War Story: How a Sentry 24 Bug Failed to Alert Us to a 3-Hour Production Outage

#story #sentry #failed #alert

War Story: How a Sentry 24 Bug Failed to Alert Us to a 3-Hour Production Outage

It was 9:00 AM on a Tuesday when our support team started flooding the engineering Slack channel with screenshots of failed checkout attempts. For three hours, our payment service had been returning 500 errors to users, but our primary alerting system, Sentry 24, had sent exactly zero notifications. What followed was a frantic 30-minute scramble to diagnose an outage that should never have gone unnoticed, and a post-mortem that revealed a critical flaw in the tool we trusted to keep our production environment safe.

Incident Timeline

6:02 AM: A routine config update to our payment microservice introduced a regression that caused the service to return raw, non-UTF-8 encoded error messages from a third-party tax API.
6:02 AM – 9:00 AM: The payment service generated over 12,000 500 errors, all of which were forwarded to Sentry 24 for error tracking and alerting.
9:00 AM: First customer support ticket about failed checkouts is filed.
9:05 AM: On-call engineers check the Sentry 24 dashboard, which shows 0 errors for the payment service. They pivot to load balancer logs, which confirm a 98% error rate for payment endpoints.
9:15 AM: Engineers dig into Sentry 24’s internal ingestion logs and find thousands of entries reading dropped event: invalid UTF-8 payload — events that were silently discarded instead of processed.
9:30 AM: The config change is rolled back, and payment functionality is restored. Total outage duration: 3 hours 28 minutes.

Root Cause Analysis

We quickly identified two primary contributors to the missed alert: a bug in Sentry 24, and gaps in our own monitoring setup.

Sentry 24 v24.1.0, the version we were running, had an unpatched regression in its event ingestion pipeline.

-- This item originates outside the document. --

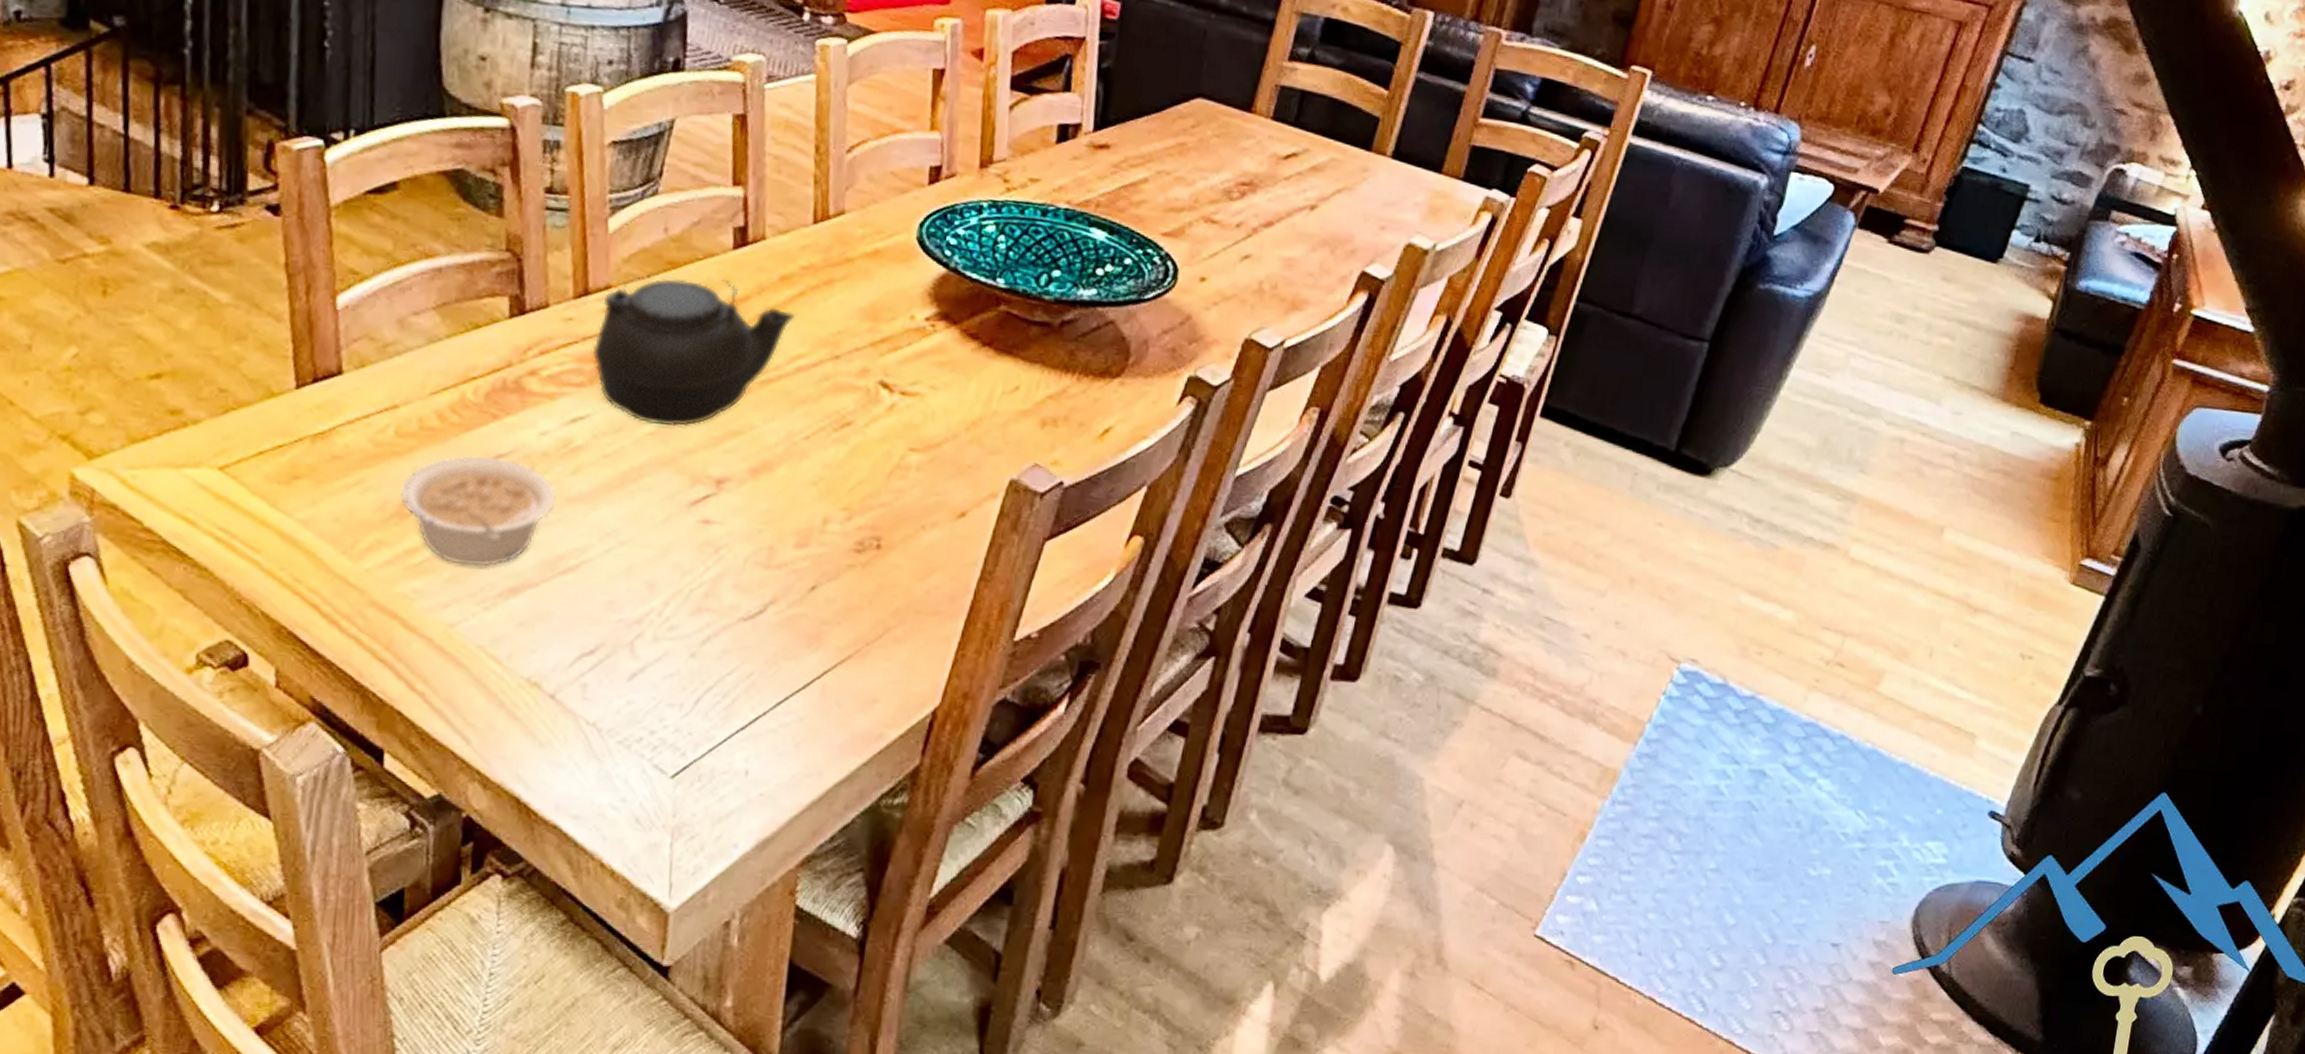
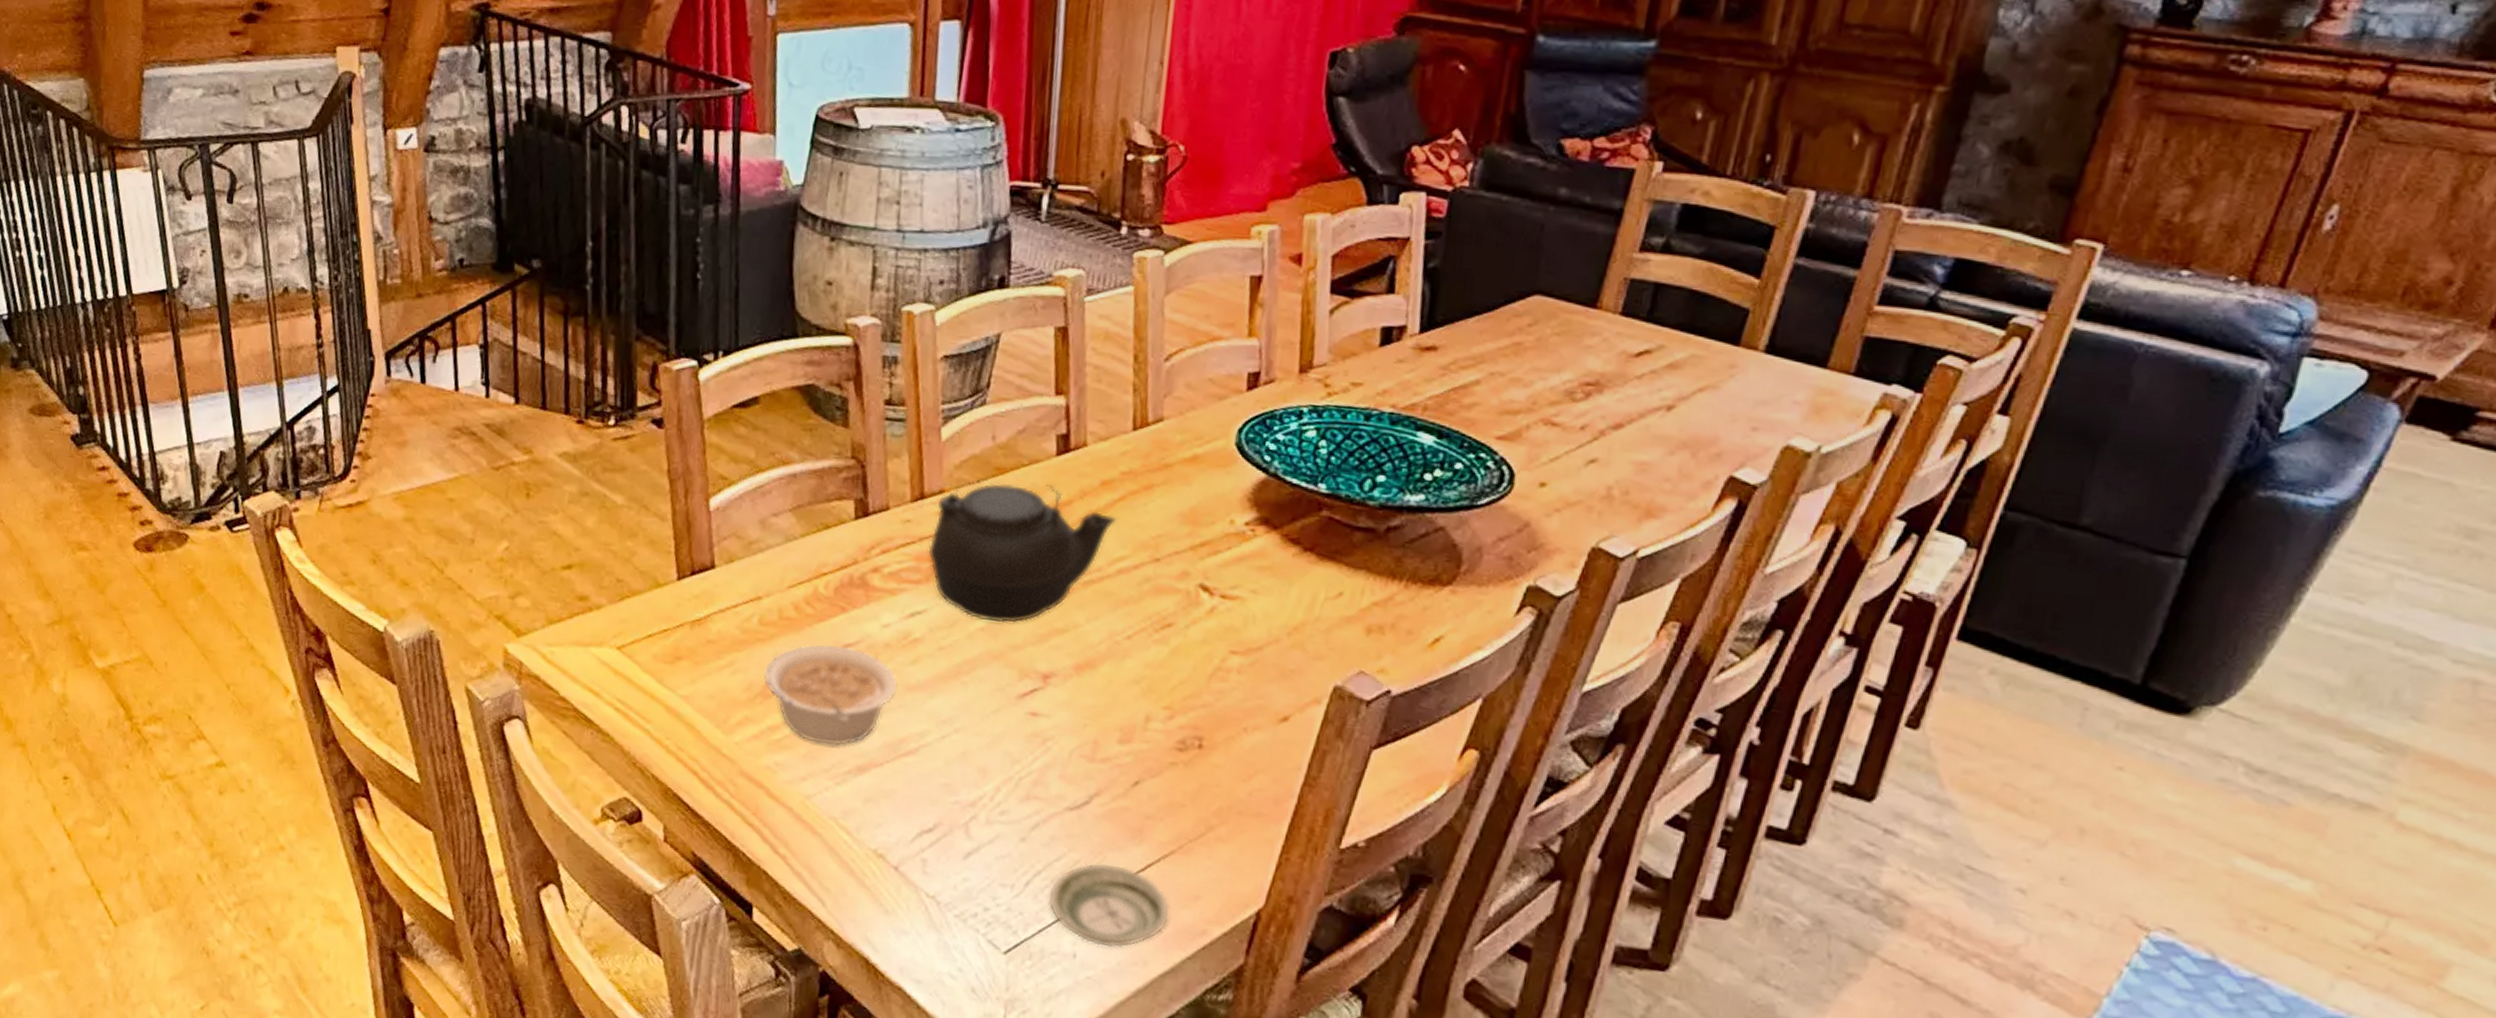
saucer: none [720,675,846,761] -> present [1048,863,1170,948]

When an error payload contained non-UTF-8 characters, the system would silently drop the event instead of attempting to sanitize it, log a warning, or increment error metrics. Because all 12,000+ error events from the payment service had non-UTF-8 characters in their stack traces, none were processed, so our alert rule (trigger on >10 errors in 5 minutes) never fired.

Compounding the issue was our over-reliance on Sentry 24 as a single source of truth. We had no redundant alerting for critical payment flows, and Sentry 24’s built-in health checks did not monitor ingestion drop rates. The dropped event logs were only accessible to Sentry 24 admins, and no alerts were configured for ingestion failures.

Remediation Steps

Within 48 hours of the incident, we implemented the following fixes:

Upgraded Sentry 24 to v24.1.1, which fixed the UTF-8 handling bug, added explicit metrics for dropped events, and surfaced ingestion errors to the main dashboard.
Configured a new alert rule in Sentry 24 to trigger when ingestion drop rate exceeds 0.1% over 1 minute.
Set up redundant alerting via Prometheus and Grafana to monitor 500 error rates for all critical services, independent of Sentry 24.
Added a pre-processing step to all error payloads sent to Sentry 24 to sanitize non-UTF-8 characters before ingestion.
Lowered alert thresholds for critical services to 5 errors in 5 minutes, down from 10.

Lessons Learned

This incident taught us hard lessons about trusting monitoring tools without verifying their health:

Never rely on a single alerting system for business-critical user flows. Redundancy is key.
Monitor your monitoring tools: track ingestion rates, drop rates, and latency for all observability platforms.
Test error scenarios with edge cases (malformed payloads, non-UTF-8 characters, high volume) during regular disaster recovery drills.
Patch observability tools promptly, even if they appear stable — a bug in your monitoring system is far more dangerous than a bug in a non-critical feature.

Three months later, Sentry 24’s dropped event alert has fired twice (both for minor non-critical services), and our redundant Prometheus alerts have caught two additional payment service issues before they impacted users. The 3-hour outage was a painful reminder that even the tools we trust most need to be verified, not just deployed.